Also, please add some whose who comments to the pics.

EricG.NH


----------



## defaced (May 23, 2005)

To say the show was incredible would be an understatement. I didn't have an opportunity to mingle with everybody, but the people I did mingle with were super nice. 

Oh, and as I was told, and I totally agree, Rich from Black Jungle is worth the price of admission. :lol: :lol: :lol:


----------



## melissa68 (Feb 16, 2004)

I have added some comments to the pictures. IAD was a blast.


----------



## TimStout (Feb 16, 2004)

I had a good time as well. Sold some frogs, talked alot...didn't drink enough though. Yes, Kyle I agree next years venue has to have a place for socialization (bar) on site.


----------



## PDFanatic (Mar 3, 2007)

I dont know what the deal was with the bar at the holiday inn. It closed at 11pm every night??? That was absurd when everyone was staying there wayyyy later than that. There was more than enough people down there to give the lady tips and such. We need somewhere where the bar is open 24 hrs!!!


----------



## kyle1745 (Feb 15, 2004)

They normally stay open for us on Sat night, but they had a wedding group who was already trashed and they were worried they would take it too far.


----------



## Dancing frogs (Feb 20, 2004)

PDFanatic said:


> I dont know what the deal was with the bar at the holiday inn. It closed at 11pm every night??? That was absurd when everyone was staying there wayyyy later than that. There was more than enough people down there to give the lady tips and such. We need somewhere where the bar is open 24 hrs!!!
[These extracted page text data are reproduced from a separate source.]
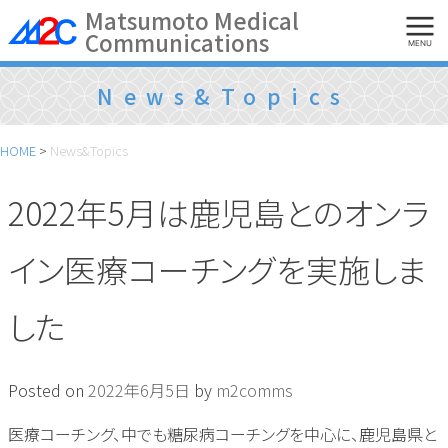
Skip
Matsumoto Medical
Communications
to
MENU
content
News&Topics
HOME
>
News&Topics
2022年5月は鹿児島とのオンラ
イン医療コーチングを実施しま
した
Posted on
2022年6月5日
by
m2comms
医療コーチング、中でも糖尿病コーチングを中心に、鹿児島県と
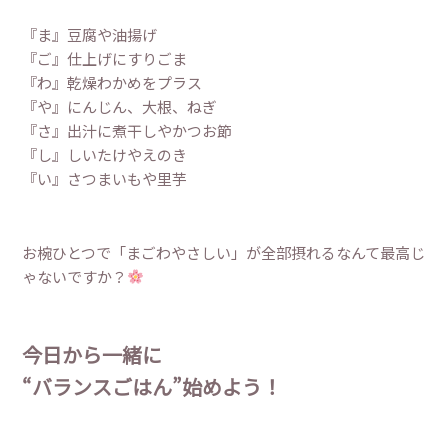
『ま』豆腐や油揚げ
『ご』仕上げにすりごま
『わ』乾燥わかめをプラス
『や』にんじん、大根、ねぎ
『さ』出汁に煮干しやかつお節
『し』しいたけやえのき
『い』さつまいもや里芋
お椀ひとつで「まごわやさしい」が全部摂れるなんて最高じ
ゃないですか？
今日から一緒に
“バランスごはん”始めよう！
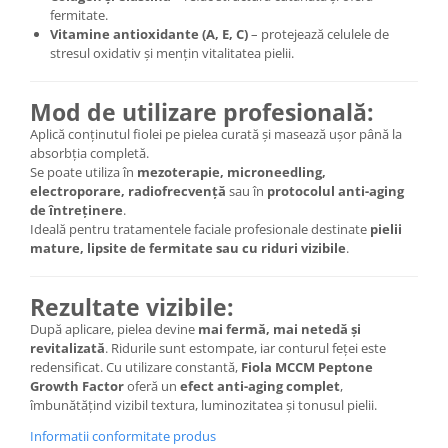
fermitate.
Vitamine antioxidante (A, E, C)
– protejează celulele de
stresul oxidativ și mențin vitalitatea pielii.
Mod de utilizare profesională:
Aplică conținutul fiolei pe pielea curată și masează ușor până la
absorbția completă.
Se poate utiliza în
mezoterapie, microneedling,
electroporare, radiofrecvență
sau în
protocolul anti-aging
de întreținere
.
Ideală pentru tratamentele faciale profesionale destinate
pielii
mature, lipsite de fermitate sau cu riduri vizibile
.
Rezultate vizibile:
După aplicare, pielea devine
mai fermă, mai netedă și
revitalizată
. Ridurile sunt estompate, iar conturul feței este
redensificat. Cu utilizare constantă,
Fiola MCCM Peptone
Growth Factor
oferă un
efect anti-aging complet
,
îmbunătățind vizibil textura, luminozitatea și tonusul pielii.
Informatii conformitate produs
That same thing (early bar close) is the main things I didn't like about MWFF.


----------



## Roadrunner (Mar 6, 2004)

they were nice enough to let us use the area. we got a couple cases o` beer and coolers and i stayed till 430 on sat. There were still a few left after Michelle and I left.


----------



## bluedart (Sep 5, 2005)

Yeah--we had booze. It's all good. 

As most have said--IAD was great. I didn't buy much--some supplies and picked up some vittatus; however, as always, it's great to see good friends. I got to meet several people (defaced is no longer de-faced), hang out with old friends, and become the CBB. 

It was great.


----------



## NCSUdart (Oct 1, 2004)

you left your shoes in my car


----------



## UmbraSprite (Mar 2, 2007)

NCSUdart said:


> you left your shoes in my car


Hah!

Now its getting good. There has to be better dirt than that!


----------



## phyllomedusa (May 17, 2004)

Posted some comments in the pics.

josh,
Well since i let you in against scotts orders next year you wont be able to come in till 11:00 :lol: . The quinq's and truncs at the show really tested my discipline not to spend much this year( i am looking at a car later this week). I think both brian and joe were getting sick of me picking the frogs up constantly on the few times i was able to walk around. 



Sean


----------



## Ed (Sep 19, 2004)

The bar has never stayed open past 11 PM in all of the IADs that have been held there (as well as the MARS Show). The hotel has been kind enough over the years to look the other way when after the bar was closed we rolled out the coolers and continued sitting in the lobby making a mess. 


Ed


----------



## zBrinks (Jul 16, 2006)

Ok, I have to come next year - whos up for driving from Michigan?


----------



## reggorf (Oct 24, 2006)

joshsfrogs and scott of phrogs n phelsuma both came from michigan. i am sure you could find a way down there. we flew from cleveland for $60 per person and drove back with all our frogs and supplies.


----------



## defaced (May 23, 2005)

Maryland has some interesting liquor laws, I'll say that much. Not only do the liquor stores close super early (10ish?...) but grocery stores don't carry alcohol either. We ended up going to a bar, which was half, bar half liquor store, and buying beer there. Very odd set of laws IMO.


----------



## PDFanatic (Mar 3, 2007)

I think there would be about ten million plus depressed people in Wisconsin if bars closed at 10pm plus miller brewing would probably boycott the laws!!!


----------